The END – or is it?

I was asked the other day how I feel when I tap out the immortal words THE END at the completion of a novel.

The timing of the question was quite eerie because I was just reaching the final pages of the copy edits of my latest DI Horton marine mystery crime novel Blood on the Sand which is being published by Severn House in February next year. It is the fifth in the Inspector Horton series. Reaching the end of this my feelings were relief mixed with anxiety: is it good enough? Should I re-write one more time? Could I have changed anything? Too late…I’ve pressed the send button and it’s gone to my editor.

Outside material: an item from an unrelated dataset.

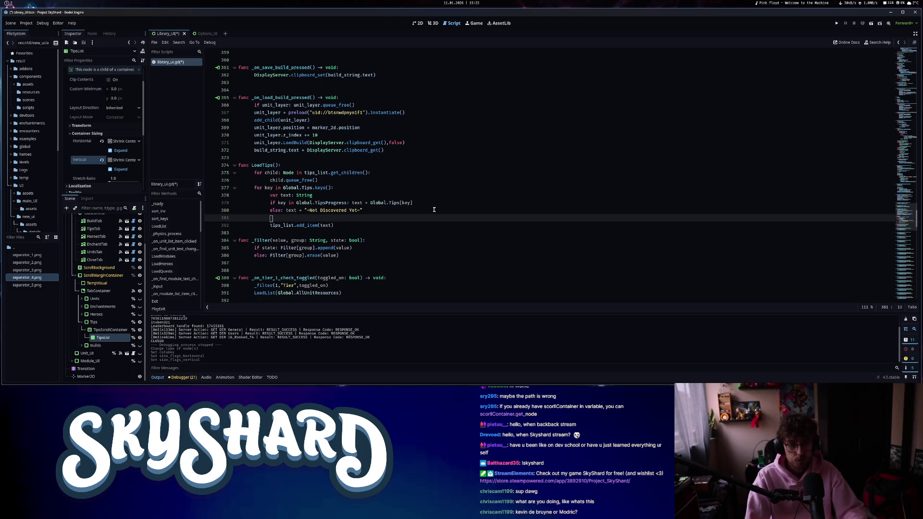
pyautogui.press('Return')
pyautogui.press('Up')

The next time I’ll get to review this will be at proof reading stage and all the anxieties over what, if anything, I should have changed will return. But by then it really is too late to make changes.

So how do I feel when I tap out the immortal words THE END at the completion of a novel? (Although I don’t actually tap out THE END).

It really depends on which draft I am writing. After the first draft there is a feeling of elation - I have finally managed to reach THE END after bashing out, as quickly as I can, somewhere between 80,000 to 100,000 words. With the second draft comes a greater sense of satisfaction that all the ends are beginning to tie up neatly. The third and fourth drafts fine tune the novel and by the time I’ve reached the fifth and sixth I’m beginning to know it backwards, upside down and inside out and can no longer see where the glaring holes are – time to get a second opinion from my editor. But always, no matter how many drafts it takes to get to the final version, when I reach THE END I feel a shiver up (or should that be down?) my spine. This can be a shiver of satisfaction or excitement or both, and if I feel that then hopefully my readers will feel it too. And I’m pleased that Inspector Andy Horton has survived another case and will live to solve a new one in the next novel.